Energy oil producers are closely watching the bill, Warrier said.
Suncor and Cenovus Energy Inc. declined requests for comment and CNRL did not provide a response before press time.
In total, Warrier said the new excise tax would bring the total tax burden on every barrel of dilbit sold into the U.S. up to roughly 9 U.S. cents — a significant tax burden that his clients in the oilpatch are considering challenging under USMCA rules.
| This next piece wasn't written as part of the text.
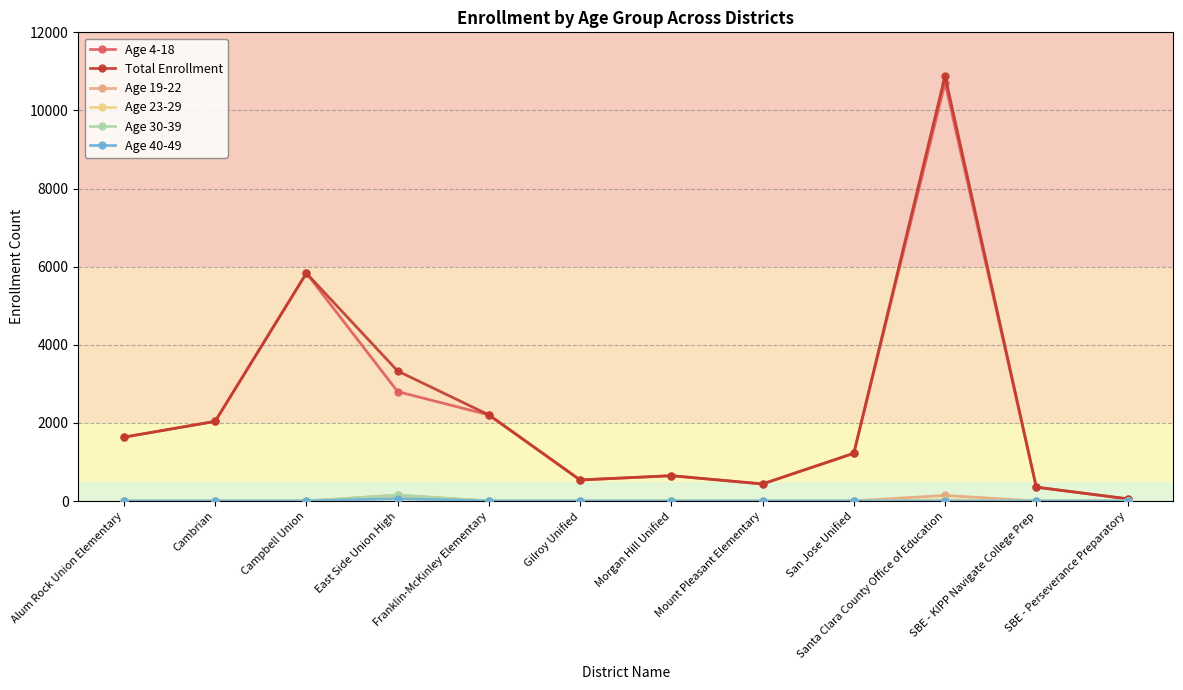

At which category does Age 4-18 reach its first local valley?

Gilroy Unified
“There were great pains taken in negotiating the Canada-U.S. free trade agreement to ensure that bitumen would be freely moveable through the continent without having to pay any kind of tariff and certainly this excise tax could be interpreted as such,” Warrier said.
Article 2.4 of the new USMCA trade agreement states that “unless otherwise provided in this Agreement, no Party shall increase any existing customs duty, or adopt any new customs duty, on an originating good,” said Mark Warner, principal at MAAW Law in Toronto, adding that the Blumenauer’s bill may not be permitted under the agreement.
Despite cordial relations between Prime Minister Justin Trudeau and President Biden, the energy-trading relationship between Canada and the U.S. has been strained in the early weeks of the Biden’s government. The new U.S. administration cancelled TC Energy Corp.’s Keystone XL pipeline project as one of its first acts in office, meanwhile, Enbridge Inc. is fighting an order by Michigan’s governor to shutdown the Alberta-to-Ontario Line 5 pipeline through Michigan that could disrupt oil supplies to Eastern Canada and the United States.